Самый опасный возраст (СИ) - Мясникова Ирина Николаевна. Страница 18

– Ах, дочь интересует! Да неужели? Так ты поэтому в самом опасном возрасте ребенка бросила?

– Ну, где я её бросила? В каком опасном возрасте?

– В самом опасном! «Секс, наркотики, рок-н-ролл» слышала?

– Ах, ты! Её не за секс с рок-н-роллом, и не за наркотики, слава тебе Господи, взяли! Её за митинг взяли!

– Ну, так и радуйся, что у тебя девочка выросла приличным человеком. Хватит истерить! А почему, интересно, она тебе позвонила, а не мне?

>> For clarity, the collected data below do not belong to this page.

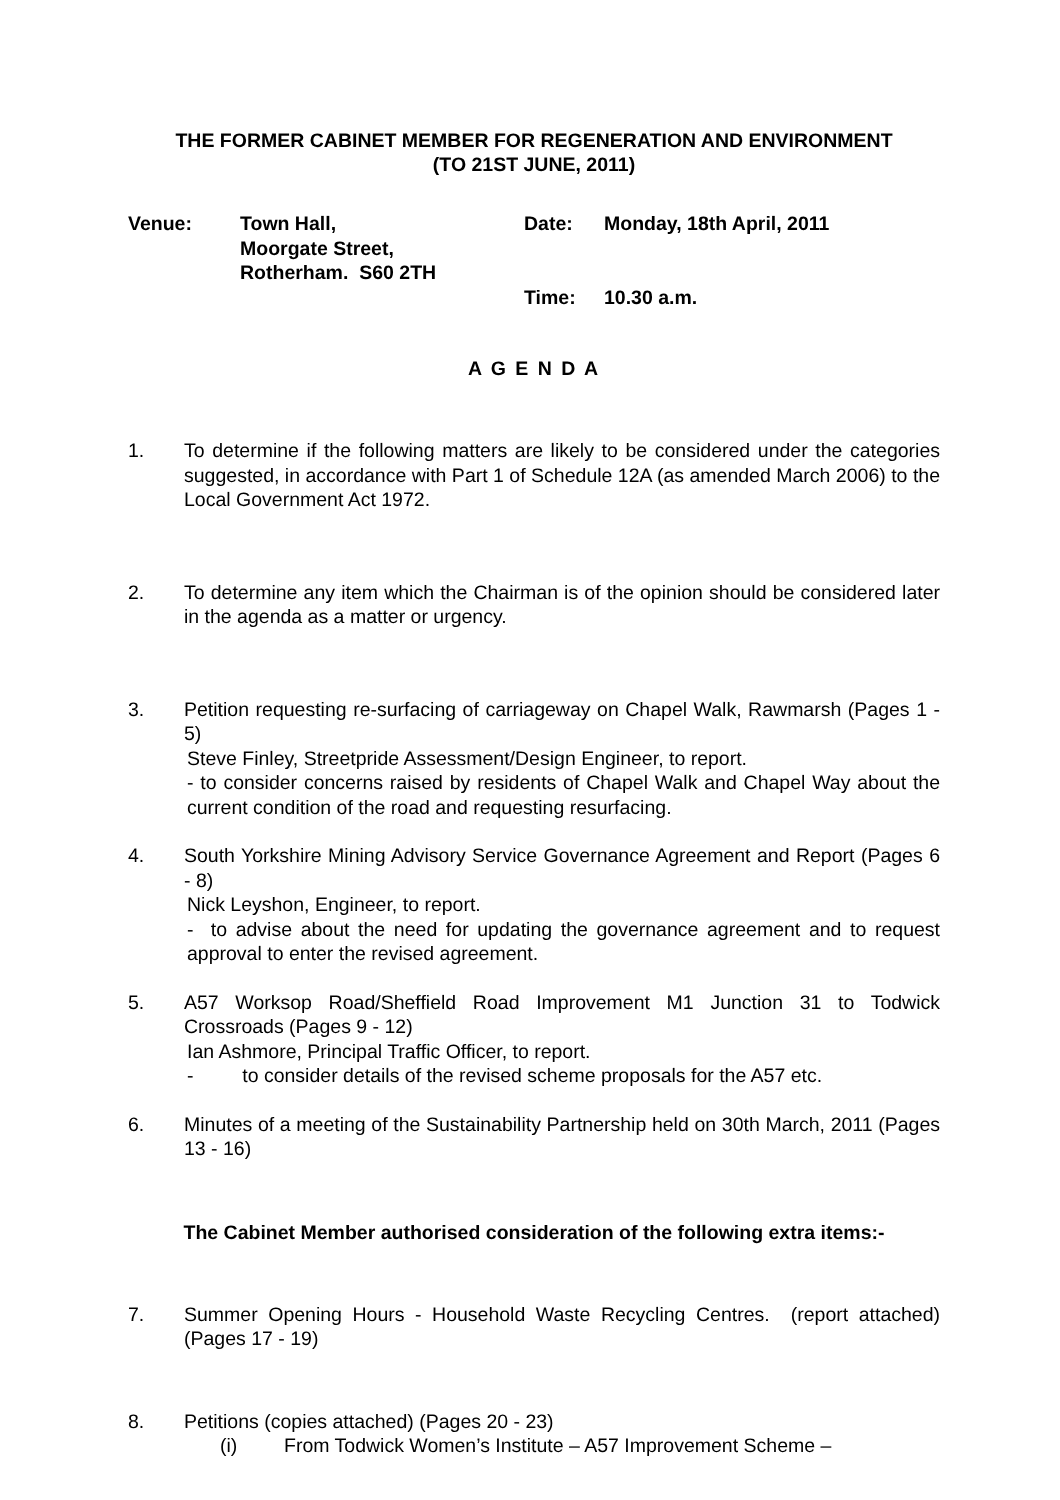THE FORMER CABINET MEMBER FOR REGENERATION AND ENVIRONMENT
(TO 21ST JUNE, 2011)
Venue:
Town Hall,
Moorgate Street,
Rotherham. S60 2TH
Date:
Time:
Monday, 18th April, 2011
10.30 a.m.
A G E N D A
1. To determine if the following matters are likely to be considered under the categories suggested, in accordance with Part 1 of Schedule 12A (as amended March 2006) to the Local Government Act 1972.
2. To determine any item which the Chairman is of the opinion should be considered later in the agenda as a matter or urgency.
3. Petition requesting re-surfacing of carriageway on Chapel Walk, Rawmarsh (Pages 1 - 5)
Steve Finley, Streetpride Assessment/Design Engineer, to report.
- to consider concerns raised by residents of Chapel Walk and Chapel Way about the current condition of the road and requesting resurfacing.
4. South Yorkshire Mining Advisory Service Governance Agreement and Report (Pages 6 - 8)
Nick Leyshon, Engineer, to report.
- to advise about the need for updating the governance agreement and to request approval to enter the revised agreement.
5. A57 Worksop Road/Sheffield Road Improvement M1 Junction 31 to Todwick Crossroads (Pages 9 - 12)
Ian Ashmore, Principal Traffic Officer, to report.
- to consider details of the revised scheme proposals for the A57 etc.
6. Minutes of a meeting of the Sustainability Partnership held on 30th March, 2011 (Pages 13 - 16)
The Cabinet Member authorised consideration of the following extra items:-
7. Summer Opening Hours - Household Waste Recycling Centres. (report attached) (Pages 17 - 19)
8. Petitions (copies attached) (Pages 20 - 23)
(i) From Todwick Women’s Institute – A57 Improvement Scheme –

– Ага! Значит, если б у неё телефон не разбили, я б и не узнала ничего. Вот, значит, как!

– Телефон разбили?! Бедная деточка. Хороший же телефон был. Дорогущий.

– И не только телефон, а ещё нос разбили, и в отделение увезли! Нам нужен адвокат! Нам нужен адвокат! – Елена Михайловна, хоть и сидела в автомобиле, предусмотрительно съехав на обочину, но металась там внутри, чисто муха в банке из-под варенья.

– Не дергайся. В какое отделение известно?

– В семьдесят шестое.

– Ты где?

– А хрен его знает, по дороге в город! Остановилась, когда ты трубку взяла. Где-то на шоссе я. Ёлки кругом.

– Езжай в отделение и стой там неподалёку, внутрь не суйся, жди меня.

– В отделение? А где это?

– В Караганде! Погугли, слышь? Инженерка! – Валентина Григорьевна нажала на отбой.

Елена Михайловна пару раз хлюпнула носом, потом взяла себя в руки и стала искать в смартфоне, где находится семьдесят шестое отделение полиции. Никто так отрезвляюще не действовал на Елену Михайловну, как собственная мать. На неё мог орать и топать ногами самый страшный из заказчиков, её могли посылать матом подрядчики, её непосредственный начальник Березкин мог грозить ей самыми ужасными карами, но не было ничего страшнее чем, когда на неё тихо рявкала Валентина Григорьевна. Елена Михайловна после этого готова была немедленно маршировать строем в указанном направлении.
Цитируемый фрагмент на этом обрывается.